**Assignment**
Render the entries from their start through the line containing "99: (655, 570)" as a JSON list of strings, one string per line, with blank lines left out. Don't include the pictures.

━━━━━ Data

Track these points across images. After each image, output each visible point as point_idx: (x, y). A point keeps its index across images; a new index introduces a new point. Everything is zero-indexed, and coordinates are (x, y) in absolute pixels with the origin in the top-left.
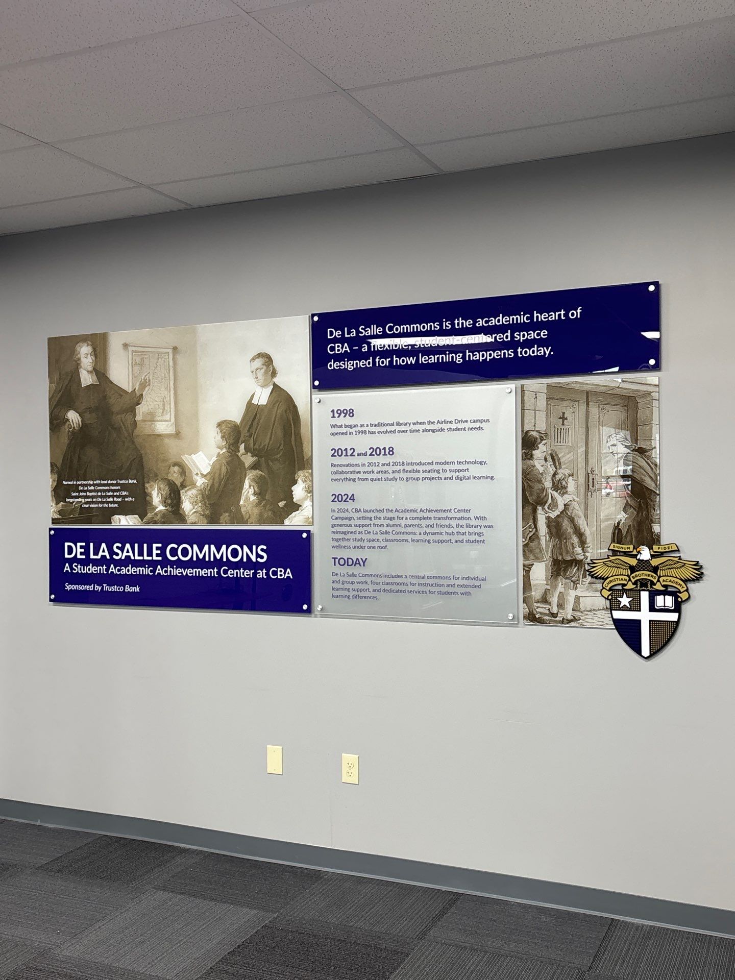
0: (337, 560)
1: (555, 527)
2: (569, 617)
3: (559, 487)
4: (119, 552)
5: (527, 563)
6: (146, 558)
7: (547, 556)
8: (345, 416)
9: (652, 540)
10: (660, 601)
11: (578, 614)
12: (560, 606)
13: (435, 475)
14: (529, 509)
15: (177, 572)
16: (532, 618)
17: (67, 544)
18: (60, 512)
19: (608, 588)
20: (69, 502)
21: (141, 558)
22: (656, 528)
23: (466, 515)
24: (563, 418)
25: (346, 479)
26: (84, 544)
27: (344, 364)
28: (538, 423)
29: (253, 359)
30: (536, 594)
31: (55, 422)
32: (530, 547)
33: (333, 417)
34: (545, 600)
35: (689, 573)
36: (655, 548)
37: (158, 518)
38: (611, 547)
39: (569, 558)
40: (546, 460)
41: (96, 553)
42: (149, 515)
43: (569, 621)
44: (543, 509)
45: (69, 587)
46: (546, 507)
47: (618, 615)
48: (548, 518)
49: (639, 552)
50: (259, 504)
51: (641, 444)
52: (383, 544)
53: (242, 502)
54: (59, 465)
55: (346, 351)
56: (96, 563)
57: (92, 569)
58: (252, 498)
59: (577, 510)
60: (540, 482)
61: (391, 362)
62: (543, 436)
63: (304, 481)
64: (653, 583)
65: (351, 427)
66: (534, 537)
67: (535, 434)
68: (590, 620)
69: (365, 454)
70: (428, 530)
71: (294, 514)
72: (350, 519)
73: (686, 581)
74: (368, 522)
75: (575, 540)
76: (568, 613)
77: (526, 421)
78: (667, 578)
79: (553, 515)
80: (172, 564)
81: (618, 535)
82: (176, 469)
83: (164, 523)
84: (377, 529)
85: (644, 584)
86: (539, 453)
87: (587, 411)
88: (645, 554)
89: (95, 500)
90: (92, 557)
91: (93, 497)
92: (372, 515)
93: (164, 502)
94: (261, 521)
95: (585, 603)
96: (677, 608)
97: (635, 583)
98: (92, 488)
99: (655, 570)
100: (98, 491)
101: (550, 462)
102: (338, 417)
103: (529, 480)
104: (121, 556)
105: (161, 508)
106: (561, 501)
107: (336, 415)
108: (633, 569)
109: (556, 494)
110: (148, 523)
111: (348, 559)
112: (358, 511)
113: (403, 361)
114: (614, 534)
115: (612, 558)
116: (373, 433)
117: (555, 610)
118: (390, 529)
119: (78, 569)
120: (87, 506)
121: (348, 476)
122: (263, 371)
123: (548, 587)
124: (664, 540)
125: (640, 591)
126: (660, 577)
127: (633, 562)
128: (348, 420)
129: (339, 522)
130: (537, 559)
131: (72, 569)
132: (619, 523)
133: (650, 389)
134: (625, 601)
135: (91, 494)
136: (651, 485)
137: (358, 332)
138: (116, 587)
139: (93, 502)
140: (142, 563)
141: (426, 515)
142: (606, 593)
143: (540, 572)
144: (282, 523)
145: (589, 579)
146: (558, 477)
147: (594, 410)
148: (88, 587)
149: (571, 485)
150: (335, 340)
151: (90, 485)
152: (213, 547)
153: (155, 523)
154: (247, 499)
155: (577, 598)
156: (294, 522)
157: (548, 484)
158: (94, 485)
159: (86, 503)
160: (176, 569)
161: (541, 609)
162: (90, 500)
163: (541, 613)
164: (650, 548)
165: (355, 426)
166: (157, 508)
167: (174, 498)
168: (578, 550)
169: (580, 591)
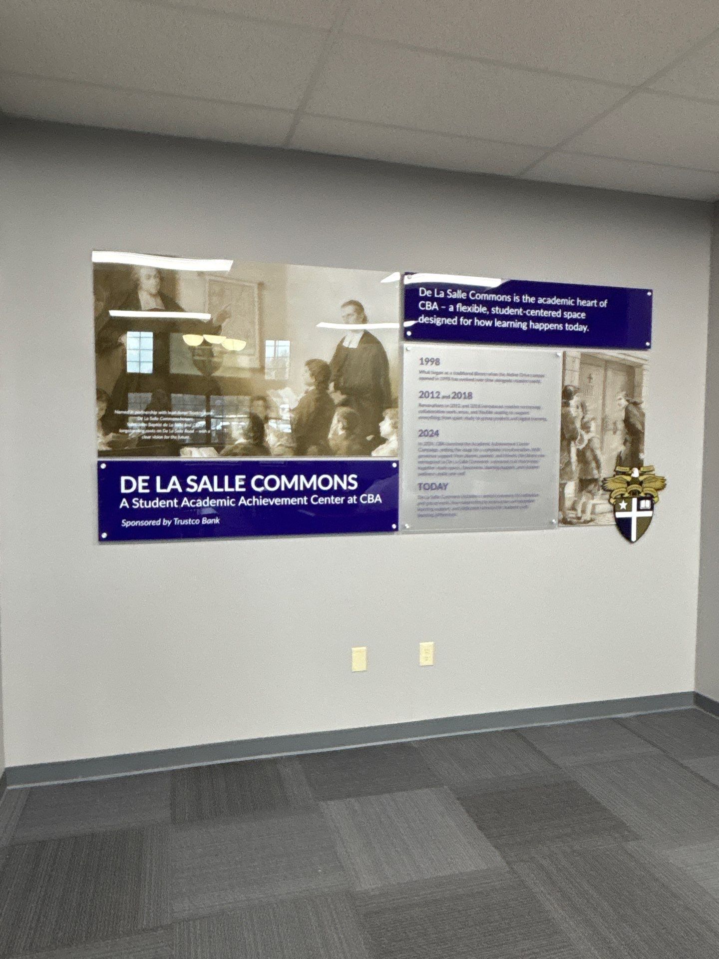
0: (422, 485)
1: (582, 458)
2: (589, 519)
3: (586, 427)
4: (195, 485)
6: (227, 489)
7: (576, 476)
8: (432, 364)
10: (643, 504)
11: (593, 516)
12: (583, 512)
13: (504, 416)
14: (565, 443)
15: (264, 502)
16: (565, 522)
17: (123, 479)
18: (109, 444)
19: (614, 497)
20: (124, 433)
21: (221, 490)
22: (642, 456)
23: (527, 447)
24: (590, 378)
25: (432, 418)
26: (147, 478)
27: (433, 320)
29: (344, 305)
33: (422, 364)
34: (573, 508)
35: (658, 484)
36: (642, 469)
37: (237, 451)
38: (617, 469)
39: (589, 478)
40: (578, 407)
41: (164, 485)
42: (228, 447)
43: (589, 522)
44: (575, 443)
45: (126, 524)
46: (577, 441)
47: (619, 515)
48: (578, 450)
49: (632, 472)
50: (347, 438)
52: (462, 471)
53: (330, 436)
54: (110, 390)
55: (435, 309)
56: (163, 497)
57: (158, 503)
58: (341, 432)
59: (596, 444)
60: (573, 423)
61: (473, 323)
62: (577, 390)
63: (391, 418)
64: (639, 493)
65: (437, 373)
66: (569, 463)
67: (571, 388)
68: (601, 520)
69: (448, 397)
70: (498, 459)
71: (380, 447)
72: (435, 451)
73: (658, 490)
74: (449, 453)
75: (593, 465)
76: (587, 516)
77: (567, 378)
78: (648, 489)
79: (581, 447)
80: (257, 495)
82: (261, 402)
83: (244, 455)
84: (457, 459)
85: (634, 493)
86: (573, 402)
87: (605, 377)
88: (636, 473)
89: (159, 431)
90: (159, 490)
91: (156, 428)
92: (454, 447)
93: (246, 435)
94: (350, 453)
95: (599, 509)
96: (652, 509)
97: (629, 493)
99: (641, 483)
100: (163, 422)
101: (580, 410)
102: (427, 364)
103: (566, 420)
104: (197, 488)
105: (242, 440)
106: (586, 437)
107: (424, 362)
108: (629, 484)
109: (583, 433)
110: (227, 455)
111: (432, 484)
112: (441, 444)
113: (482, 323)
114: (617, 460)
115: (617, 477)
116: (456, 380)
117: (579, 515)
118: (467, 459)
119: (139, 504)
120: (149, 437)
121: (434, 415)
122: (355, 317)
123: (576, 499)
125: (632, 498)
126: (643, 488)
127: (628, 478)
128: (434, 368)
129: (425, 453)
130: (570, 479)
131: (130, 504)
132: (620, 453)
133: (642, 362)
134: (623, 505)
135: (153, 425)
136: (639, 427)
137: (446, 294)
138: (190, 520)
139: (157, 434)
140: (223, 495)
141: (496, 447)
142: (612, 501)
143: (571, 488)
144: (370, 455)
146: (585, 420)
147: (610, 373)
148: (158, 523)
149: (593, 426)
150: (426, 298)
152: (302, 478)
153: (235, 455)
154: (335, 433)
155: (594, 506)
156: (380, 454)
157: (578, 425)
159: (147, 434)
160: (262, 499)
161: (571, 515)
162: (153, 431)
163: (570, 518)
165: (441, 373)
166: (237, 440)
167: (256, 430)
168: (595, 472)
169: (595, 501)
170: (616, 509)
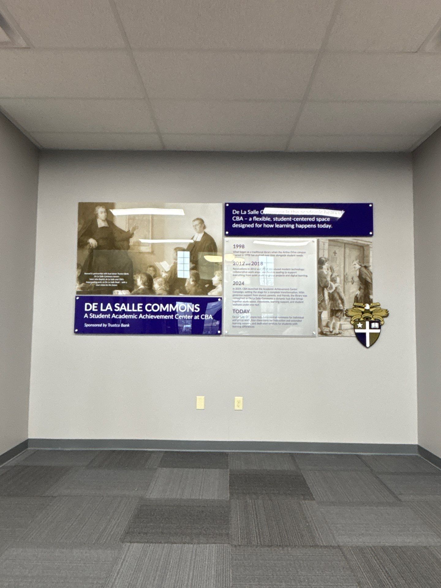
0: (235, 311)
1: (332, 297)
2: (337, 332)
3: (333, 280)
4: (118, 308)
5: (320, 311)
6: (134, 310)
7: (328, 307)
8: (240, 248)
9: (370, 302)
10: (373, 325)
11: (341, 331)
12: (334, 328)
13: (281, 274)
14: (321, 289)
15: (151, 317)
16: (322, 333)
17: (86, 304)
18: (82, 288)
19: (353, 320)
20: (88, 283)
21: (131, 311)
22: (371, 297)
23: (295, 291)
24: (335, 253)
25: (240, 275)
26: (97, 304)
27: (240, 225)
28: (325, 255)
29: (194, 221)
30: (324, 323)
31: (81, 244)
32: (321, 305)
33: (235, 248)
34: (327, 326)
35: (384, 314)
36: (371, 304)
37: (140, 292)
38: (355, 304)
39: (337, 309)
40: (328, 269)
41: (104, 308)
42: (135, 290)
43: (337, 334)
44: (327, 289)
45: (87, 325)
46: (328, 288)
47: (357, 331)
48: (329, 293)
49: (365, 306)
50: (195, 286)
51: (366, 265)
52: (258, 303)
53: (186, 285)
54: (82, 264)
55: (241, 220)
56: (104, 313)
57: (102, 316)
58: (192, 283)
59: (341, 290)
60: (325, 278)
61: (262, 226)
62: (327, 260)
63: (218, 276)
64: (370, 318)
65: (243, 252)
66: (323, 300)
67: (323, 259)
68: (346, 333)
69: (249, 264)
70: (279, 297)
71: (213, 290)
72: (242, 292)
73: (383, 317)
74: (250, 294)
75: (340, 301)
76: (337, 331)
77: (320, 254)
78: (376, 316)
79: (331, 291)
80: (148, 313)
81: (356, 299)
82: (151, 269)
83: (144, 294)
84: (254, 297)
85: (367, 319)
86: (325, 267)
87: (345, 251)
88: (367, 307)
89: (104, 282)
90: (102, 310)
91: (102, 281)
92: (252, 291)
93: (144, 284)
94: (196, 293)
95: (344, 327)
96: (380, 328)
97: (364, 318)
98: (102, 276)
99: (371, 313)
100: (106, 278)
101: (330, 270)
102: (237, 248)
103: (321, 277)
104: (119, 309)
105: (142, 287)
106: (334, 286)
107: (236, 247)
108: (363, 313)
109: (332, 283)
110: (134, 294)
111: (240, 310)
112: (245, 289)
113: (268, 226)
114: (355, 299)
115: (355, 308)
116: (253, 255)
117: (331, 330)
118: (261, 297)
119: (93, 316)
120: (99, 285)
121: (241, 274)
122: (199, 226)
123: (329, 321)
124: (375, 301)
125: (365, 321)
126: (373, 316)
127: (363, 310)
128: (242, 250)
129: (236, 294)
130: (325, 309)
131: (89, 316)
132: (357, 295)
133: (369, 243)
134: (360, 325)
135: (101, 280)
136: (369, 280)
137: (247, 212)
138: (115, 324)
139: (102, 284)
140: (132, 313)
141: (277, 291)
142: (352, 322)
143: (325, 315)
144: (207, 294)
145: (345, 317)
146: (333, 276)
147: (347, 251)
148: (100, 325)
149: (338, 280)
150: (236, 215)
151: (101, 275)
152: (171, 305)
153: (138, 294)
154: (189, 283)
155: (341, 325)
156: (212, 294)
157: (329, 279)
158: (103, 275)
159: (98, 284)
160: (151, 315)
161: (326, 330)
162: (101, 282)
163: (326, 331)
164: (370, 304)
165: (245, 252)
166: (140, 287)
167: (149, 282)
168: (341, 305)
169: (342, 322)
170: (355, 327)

━━━━━━━━━━

**Result of this exercise**
[
  "Track these points across images. After each image, output each visible point as point_idx: (x, y). A point keeps its index across images; a new index introduces a new point. Everything is zero-indexed, and coordinates are (x, y) in absolute pixels with the origin in the top-left.",
  "0: (337, 560)",
  "1: (555, 527)",
  "2: (569, 617)",
  "3: (559, 487)",
  "4: (119, 552)",
  "5: (527, 563)",
  "6: (146, 558)",
  "7: (547, 556)",
  "8: (345, 416)",
  "9: (652, 540)",
  "10: (660, 601)",
  "11: (578, 614)",
  "12: (560, 606)",
  "13: (435, 475)",
  "14: (529, 509)",
  "15: (177, 572)",
  "16: (532, 618)",
  "17: (67, 544)",
  "18: (60, 512)",
  "19: (608, 588)",
  "20: (69, 502)",
  "21: (141, 558)",
  "22: (656, 528)",
  "23: (466, 515)",
  "24: (563, 418)",
  "25: (346, 479)",
  "26: (84, 544)",
  "27: (344, 364)",
  "28: (538, 423)",
  "29: (253, 359)",
  "30: (536, 594)",
  "31: (55, 422)",
  "32: (530, 547)",
  "33: (333, 417)",
  "34: (545, 600)",
  "35: (689, 573)",
  "36: (655, 548)",
  "37: (158, 518)",
  "38: (611, 547)",
  "39: (569, 558)",
  "40: (546, 460)",
  "41: (96, 553)",
  "42: (149, 515)",
  "43: (569, 621)",
  "44: (543, 509)",
  "45: (69, 587)",
  "46: (546, 507)",
  "47: (618, 615)",
  "48: (548, 518)",
  "49: (639, 552)",
  "50: (259, 504)",
  "51: (641, 444)",
  "52: (383, 544)",
  "53: (242, 502)",
  "54: (59, 465)",
  "55: (346, 351)",
  "56: (96, 563)",
  "57: (92, 569)",
  "58: (252, 498)",
  "59: (577, 510)",
  "60: (540, 482)",
  "61: (391, 362)",
  "62: (543, 436)",
  "63: (304, 481)",
  "64: (653, 583)",
  "65: (351, 427)",
  "66: (534, 537)",
  "67: (535, 434)",
  "68: (590, 620)",
  "69: (365, 454)",
  "70: (428, 530)",
  "71: (294, 514)",
  "72: (350, 519)",
  "73: (686, 581)",
  "74: (368, 522)",
  "75: (575, 540)",
  "76: (568, 613)",
  "77: (526, 421)",
  "78: (667, 578)",
  "79: (553, 515)",
  "80: (172, 564)",
  "81: (618, 535)",
  "82: (176, 469)",
  "83: (164, 523)",
  "84: (377, 529)",
  "85: (644, 584)",
  "86: (539, 453)",
  "87: (587, 411)",
  "88: (645, 554)",
  "89: (95, 500)",
  "90: (92, 557)",
  "91: (93, 497)",
  "92: (372, 515)",
  "93: (164, 502)",
  "94: (261, 521)",
  "95: (585, 603)",
  "96: (677, 608)",
  "97: (635, 583)",
  "98: (92, 488)",
  "99: (655, 570)"
]